The events are the World Amateur Team Championships (WATC). This year, the flags of approximately 70 nations will fly at Rio Mar Country Club on Puerto Rico’s north coast, 20 miles east of San Juan. The women will play for the Espirito Santo Trophy from Oct. 20-23 and the men for the Eisenhower Trophy from Oct. 28-31.
It began in 1958 when The Royal and Ancient Golf Club of St. Andrews, Scotland (The R&A) and the United States Golf Association (USGA) acted on numerous invitations for international amateur matches and organized the World Amateur Golf Council, now the International Golf Federation. With a stamp of approval from President Dwight D. Eisenhower, the organization conducted its first championship with teams from 29 countries in October of 1958 on the Old Course at St. Andrews. The women’s championship began in 1964. The last championship in Kuala Lumpur, Malaysia in October of 2002 included a record 63 men’s teams and 39 women’s. The record of women’s teams is 40 in 2000 in Germany. Those numbers are expected to increase in 2004.
Exemplifying the spirit of the founders, the captain of the 1958 USA team, Robert T. Jones, perhaps golf’s most famous amateur, said at the first gathering of international delegates: “I believe you should all feel great satisfaction in having taken a most constructive and far-reaching step in the promotion of cordial, friendly relations in the free world. Golf, being a game founded and thriving upon the virtues of courtesy, mutual respect, consideration and understanding, must be an ideal medium for bringing together the opposite corners of our free world.”
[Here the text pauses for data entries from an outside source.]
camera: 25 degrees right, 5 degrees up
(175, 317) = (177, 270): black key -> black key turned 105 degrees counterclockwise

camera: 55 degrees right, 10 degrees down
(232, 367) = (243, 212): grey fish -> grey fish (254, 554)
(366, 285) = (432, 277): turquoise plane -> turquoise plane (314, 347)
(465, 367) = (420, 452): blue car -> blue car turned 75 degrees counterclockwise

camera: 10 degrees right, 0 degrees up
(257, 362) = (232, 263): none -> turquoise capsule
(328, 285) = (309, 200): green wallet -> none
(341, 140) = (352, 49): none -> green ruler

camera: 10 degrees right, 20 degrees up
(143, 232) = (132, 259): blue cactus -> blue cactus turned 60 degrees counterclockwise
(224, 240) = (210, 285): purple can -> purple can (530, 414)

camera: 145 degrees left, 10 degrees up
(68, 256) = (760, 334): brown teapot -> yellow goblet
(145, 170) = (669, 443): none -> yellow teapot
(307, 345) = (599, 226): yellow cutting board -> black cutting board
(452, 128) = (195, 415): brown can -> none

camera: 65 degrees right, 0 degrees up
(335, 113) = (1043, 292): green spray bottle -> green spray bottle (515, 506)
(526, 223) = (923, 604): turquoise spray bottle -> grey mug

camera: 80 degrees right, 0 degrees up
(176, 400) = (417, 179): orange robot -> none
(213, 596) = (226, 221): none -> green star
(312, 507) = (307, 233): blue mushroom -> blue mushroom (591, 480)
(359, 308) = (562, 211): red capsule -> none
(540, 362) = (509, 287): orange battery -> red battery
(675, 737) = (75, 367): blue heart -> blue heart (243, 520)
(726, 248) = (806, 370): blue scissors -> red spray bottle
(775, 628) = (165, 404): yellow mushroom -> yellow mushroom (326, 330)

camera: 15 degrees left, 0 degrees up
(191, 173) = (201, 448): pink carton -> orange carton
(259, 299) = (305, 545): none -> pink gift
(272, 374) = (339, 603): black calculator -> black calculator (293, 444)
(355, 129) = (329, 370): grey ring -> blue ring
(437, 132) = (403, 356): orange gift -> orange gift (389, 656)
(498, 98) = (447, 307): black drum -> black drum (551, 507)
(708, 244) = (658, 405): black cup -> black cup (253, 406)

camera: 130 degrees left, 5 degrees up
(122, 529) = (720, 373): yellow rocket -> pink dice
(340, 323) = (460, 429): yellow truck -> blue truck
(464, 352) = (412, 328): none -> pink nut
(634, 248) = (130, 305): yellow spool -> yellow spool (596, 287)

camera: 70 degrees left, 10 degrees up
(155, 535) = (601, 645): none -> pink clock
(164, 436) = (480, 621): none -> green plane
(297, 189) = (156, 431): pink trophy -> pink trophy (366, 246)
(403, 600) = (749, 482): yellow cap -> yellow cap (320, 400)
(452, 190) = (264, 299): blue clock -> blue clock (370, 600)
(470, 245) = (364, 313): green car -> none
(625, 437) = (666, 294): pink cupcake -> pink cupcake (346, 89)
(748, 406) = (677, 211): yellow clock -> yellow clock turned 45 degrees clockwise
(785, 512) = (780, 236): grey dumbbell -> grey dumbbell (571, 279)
To bring the world to golf and vice versa, the IGF conducts the World Amateur Team Championships biennially, in three different zones around the globe. The organization was founded to encourage the international development of the game and to employ golf as a vehicle to foster friendship and sportsmanship. The IGF comprises the national governing bodies of golf of more than 100 countries.
“We hope to give the players a memorable international experience,” said the USGA’s Stephanie Parel, joint deputy secretary of the IGF. “While it is highly competitive, only one team will win and hopefully everyone will take away a sense of pride in having represented their country along with their teammates, which is a very rare achievement.”
To assure that the entire experience is unparalled, “the IGF secretariat will make at least three site visits in advance of the Championships to review the courses, the hotels and general facilities and to discuss the logistics of the whole event with those involved from the host country,” said Grant Moir, joint deputy secretary and Parel’s R&A counterpart. “In this way, it is hoped that the IGF can bring the experience gained from previous Championships to the table as well as the R&A’s and USGA’s long history of running Championships.”
The Puerto Rico Golf Association, celebrating its 50th Anniversary in 2004 promises a singular experience in golf and culture. “This is more than just an event to us,” said PRGA president Sidney Wolf. “It is a way we will utilize to continue growth of the game here. The essence of the mission statement of the IGF will be reflected in these championships.”